Nothing past the line containing "Onde está Ferretería Esther?" belongs in the output. Copy exactly every line of the data below from the first up to and including it.

◇ ◇ ◇ ◇ ◇ ◇ ◇

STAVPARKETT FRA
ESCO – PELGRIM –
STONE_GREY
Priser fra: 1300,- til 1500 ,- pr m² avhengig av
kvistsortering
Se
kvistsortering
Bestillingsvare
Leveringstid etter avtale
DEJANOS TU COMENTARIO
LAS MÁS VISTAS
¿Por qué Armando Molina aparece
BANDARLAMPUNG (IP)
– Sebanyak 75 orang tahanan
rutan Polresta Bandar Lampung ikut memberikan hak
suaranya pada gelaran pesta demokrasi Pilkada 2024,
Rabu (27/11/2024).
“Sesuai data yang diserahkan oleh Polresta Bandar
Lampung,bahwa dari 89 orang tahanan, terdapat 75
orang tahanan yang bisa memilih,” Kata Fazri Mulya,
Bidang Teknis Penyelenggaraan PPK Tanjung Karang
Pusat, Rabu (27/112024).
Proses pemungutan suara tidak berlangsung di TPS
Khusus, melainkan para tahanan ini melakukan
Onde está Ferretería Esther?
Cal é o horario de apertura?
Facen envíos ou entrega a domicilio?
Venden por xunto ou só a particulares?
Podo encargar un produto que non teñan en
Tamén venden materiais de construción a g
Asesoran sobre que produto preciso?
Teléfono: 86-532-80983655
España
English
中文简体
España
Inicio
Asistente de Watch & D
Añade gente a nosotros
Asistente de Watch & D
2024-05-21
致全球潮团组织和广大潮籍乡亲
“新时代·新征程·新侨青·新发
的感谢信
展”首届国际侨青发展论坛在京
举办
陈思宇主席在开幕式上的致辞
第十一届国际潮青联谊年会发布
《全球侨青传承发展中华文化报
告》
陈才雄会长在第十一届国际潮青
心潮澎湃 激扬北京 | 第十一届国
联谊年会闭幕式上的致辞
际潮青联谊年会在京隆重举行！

◇ ◇ ◇ ◇ ◇ ◇ ◇

RESPONSE TO THE EXERCISE:
STAVPARKETT FRA
ESCO – PELGRIM –
STONE_GREY
Priser fra: 1300,- til 1500 ,- pr m² avhengig av
kvistsortering
Se
kvistsortering
Bestillingsvare
Leveringstid etter avtale
DEJANOS TU COMENTARIO
LAS MÁS VISTAS
¿Por qué Armando Molina aparece
BANDARLAMPUNG (IP)
– Sebanyak 75 orang tahanan
rutan Polresta Bandar Lampung ikut memberikan hak
suaranya pada gelaran pesta demokrasi Pilkada 2024,
Rabu (27/11/2024).
“Sesuai data yang diserahkan oleh Polresta Bandar
Lampung,bahwa dari 89 orang tahanan, terdapat 75
orang tahanan yang bisa memilih,” Kata Fazri Mulya,
Bidang Teknis Penyelenggaraan PPK Tanjung Karang
Pusat, Rabu (27/112024).
Proses pemungutan suara tidak berlangsung di TPS
Khusus, melainkan para tahanan ini melakukan
Onde está Ferretería Esther?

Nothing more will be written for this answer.